SHORT PROBLEM A:
From the records below, copy out verbatim the lines from the one containing "family: Solanaceae" through the one containing "catalogue / barcode: US 2530574", both inclusive.

SELECTED TEXT:
□ □ □ □ □ □ □
One of the most controversial aspects of the Code and the CEBS guidelines is the territorial reach of both. As set out above, the Code will potentially apply to the worldwide operations of a UK-headquartered group. Significant concern has been raised by many institutions about the potential of this to create a non-level playing field in non-EEA markets. For example, subsidiaries of UK-headquartered groups operating in Asia may find themselves subject to UK or European restrictions on guaranteed bonuses whilst local competitor firms will be subject to much less stringent requirements (because, in general, Asian regulators have not applied such prescriptive restrictions on variable remuneration as in the UK and the rest of Europe). In the United States, the rules of general application on variable remuneration have thus far tended to be more principles-based and less specific than in the UK and the rest of Europe.

The final forms of the CEBS guidelines and the Code, however, may offer a small degree of comfort. The CEBS guidelines state that “the remuneration policies and practices should apply to any subsidiary of an EEA parent institution that is located offshore, including in a non-EEA jurisdiction, but proportionality remains valid in this context also” [our emphasis]. In addition, the CEBS guidelines state “the remuneration practices of any subsidiary should take into account the nature, scale and complexity of the activities of the subsidiary along with the level and types of staff members working at that subsidiary. If the subsidiary poses a higher risk to the EEA parent institution, then more robust remuneration policies and practices should be required for either or both of the entities”. This may give some latitude for firms to narrow the non-EEA application of the CEBS guidelines by arguing that the CEBS guidelines should not apply to non-EEA operations that do not present a systemic risk to the parent organisation and/or should be restricted in application only to individuals who are in management or risk-taking roles that could present a risk to the parent organisation.

A separate concern is the potential applicability of the CRD3 remuneration provisions to the staff of parent companies that are headquartered outside of the EEA. Where, for example, a US-headquartered bank has subsidiaries within the EEA, the CEBS guidelines appear to indicate that the CRD3 requirements would apply to the staff of the US parent to the extent that those individuals are performing duties for EEA subsidiaries, even if such individuals are based in the US, employed and paid by the US parent and subject to other regulatory requirements (such as the US Dodd-Frank Act). However, the Code does not appear on its face to go as far as this in its application, although some non-EEA staff who are registered with the FSA for the performance of controlled functions would be caught by the Code.
□ □ □ □ □ □ □
DATA PROVIDED:
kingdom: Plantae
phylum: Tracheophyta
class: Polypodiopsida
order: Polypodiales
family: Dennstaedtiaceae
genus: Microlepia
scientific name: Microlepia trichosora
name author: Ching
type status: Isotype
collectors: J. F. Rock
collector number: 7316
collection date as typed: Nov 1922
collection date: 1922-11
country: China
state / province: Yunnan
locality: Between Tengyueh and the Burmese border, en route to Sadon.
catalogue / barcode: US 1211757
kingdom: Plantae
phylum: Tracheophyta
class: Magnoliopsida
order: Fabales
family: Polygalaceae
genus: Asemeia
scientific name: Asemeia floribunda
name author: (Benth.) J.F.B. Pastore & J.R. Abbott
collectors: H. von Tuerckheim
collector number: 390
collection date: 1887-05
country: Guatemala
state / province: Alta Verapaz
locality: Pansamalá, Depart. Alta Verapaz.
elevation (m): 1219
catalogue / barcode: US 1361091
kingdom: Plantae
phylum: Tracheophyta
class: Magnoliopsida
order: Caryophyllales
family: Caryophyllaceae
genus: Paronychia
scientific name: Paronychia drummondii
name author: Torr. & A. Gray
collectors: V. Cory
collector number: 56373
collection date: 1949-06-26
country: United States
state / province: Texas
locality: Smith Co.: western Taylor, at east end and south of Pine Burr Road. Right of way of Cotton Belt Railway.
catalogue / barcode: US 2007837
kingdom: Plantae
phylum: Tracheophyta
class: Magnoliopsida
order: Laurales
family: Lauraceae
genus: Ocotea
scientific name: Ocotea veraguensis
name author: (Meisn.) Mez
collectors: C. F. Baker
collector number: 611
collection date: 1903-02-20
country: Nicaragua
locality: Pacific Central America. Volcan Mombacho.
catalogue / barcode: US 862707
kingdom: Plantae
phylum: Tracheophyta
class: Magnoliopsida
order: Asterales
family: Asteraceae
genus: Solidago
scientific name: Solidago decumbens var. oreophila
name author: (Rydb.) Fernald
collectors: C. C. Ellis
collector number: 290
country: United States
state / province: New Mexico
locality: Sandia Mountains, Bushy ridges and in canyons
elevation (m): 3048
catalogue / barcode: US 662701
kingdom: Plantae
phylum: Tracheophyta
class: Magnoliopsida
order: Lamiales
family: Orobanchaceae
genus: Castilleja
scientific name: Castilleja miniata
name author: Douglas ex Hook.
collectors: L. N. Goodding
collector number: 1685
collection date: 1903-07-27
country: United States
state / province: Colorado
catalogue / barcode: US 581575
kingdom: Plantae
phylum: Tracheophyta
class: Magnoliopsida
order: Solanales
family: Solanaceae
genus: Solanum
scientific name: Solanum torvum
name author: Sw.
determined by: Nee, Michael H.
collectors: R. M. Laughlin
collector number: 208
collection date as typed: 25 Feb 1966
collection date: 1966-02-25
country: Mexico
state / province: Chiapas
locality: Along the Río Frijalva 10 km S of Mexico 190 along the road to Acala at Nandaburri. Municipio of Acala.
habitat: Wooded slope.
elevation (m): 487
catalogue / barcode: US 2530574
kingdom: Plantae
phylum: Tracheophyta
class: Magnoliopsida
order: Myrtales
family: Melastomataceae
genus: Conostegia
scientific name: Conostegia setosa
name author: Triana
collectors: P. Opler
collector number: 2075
□ □ □ □ □ □ □
SHORT PROBLEM B:
Resume the passage on the territorial reach of the remuneration Code and CEBS guidelines, picking up after its final sentence.

TASK RESPONSE A:
family: Solanaceae
genus: Solanum
scientific name: Solanum torvum
name author: Sw.
determined by: Nee, Michael H.
collectors: R. M. Laughlin
collector number: 208
collection date as typed: 25 Feb 1966
collection date: 1966-02-25
country: Mexico
state / province: Chiapas
locality: Along the Río Frijalva 10 km S of Mexico 190 along the road to Acala at Nandaburri. Municipio of Acala.
habitat: Wooded slope.
elevation (m): 487
catalogue / barcode: US 2530574

TASK RESPONSE B:
Given the application of the CRD3/CEBS guidelines and the Code to subsidiaries, and the fact that larger banks will almost always fall within tier one, some firms may consider whether intra-group reorganisations may be worthwhile, for example, moving non-EEA subsidiaries of EEA entities so that those subsidiaries no longer have an EEA-based parent company heading up the relevant sub-group. Alternatively, larger banks may wish to consider whether to reorganise certain parts of their universal bank business into separate subsidiaries (e.g., brokerage businesses) so that such discrete businesses can be categorised in lower proportionality tiers than if they were part of a universal bank. Nevertheless, care would need to be taken in implementing any such arrangements as the CEBS guidelines make clear that the creation of special group structures or offshore entities in order to circumvent the rules may be in breach of the principles of anti-avoidance in CRD3 and the CEBS guidelines.

The continued use of guaranteed and retention bonuses

The restrictions in the Code on the use of guaranteed bonuses are of particular concern. It is arguable that the FSA has taken a position that is even more restrictive than the CEBS guidelines in this area. For example, the CEBS guidelines simply state that guaranteed bonuses should “be applicable only for the first year of employment and in the context of hiring new staff”. The Code reflects this, but also provides that the amount of a guaranteed bonus should not exceed the amount of variable remuneration given by the previous employer both in terms of amount and timing. This additional requirement is not reflected at all in the CEBS guidelines. We consider that this is a substantive addition by the FSA which may potentially result in UK-based firms having significant restrictions on the amount that can be offered by way of guaranteed bonuses whilst firms headquartered in other EEA countries may not have such restrictions if their regulators simply reflect the CEBS guidelines.

The Code also applies very specific and additional restrictions on retention bonuses, stating that they can only be used in the context of a “restructuring”. The CEBS guidelines are noticeably less strict, with the only reference to retention bonuses stating that: “a retention bonus is a form of variable remuneration and can be allowed to the extent that risk alignment requirements are properly applied.” As such, the Code appears to place tighter restrictions on the use of retention bonuses than the CEBS guidelines.

The result of the Code’s approach on guaranteed and retention bonuses may mean that UK firms find themselves at a competitive disadvantage in the global hiring market. In addition, the scope for UK firms to operate “buy-back” arrangements (i.e., where an employee is approached by a competitor employer and his existing employer offers a guaranteed incentive to stay in employment) will become much more limited in the future.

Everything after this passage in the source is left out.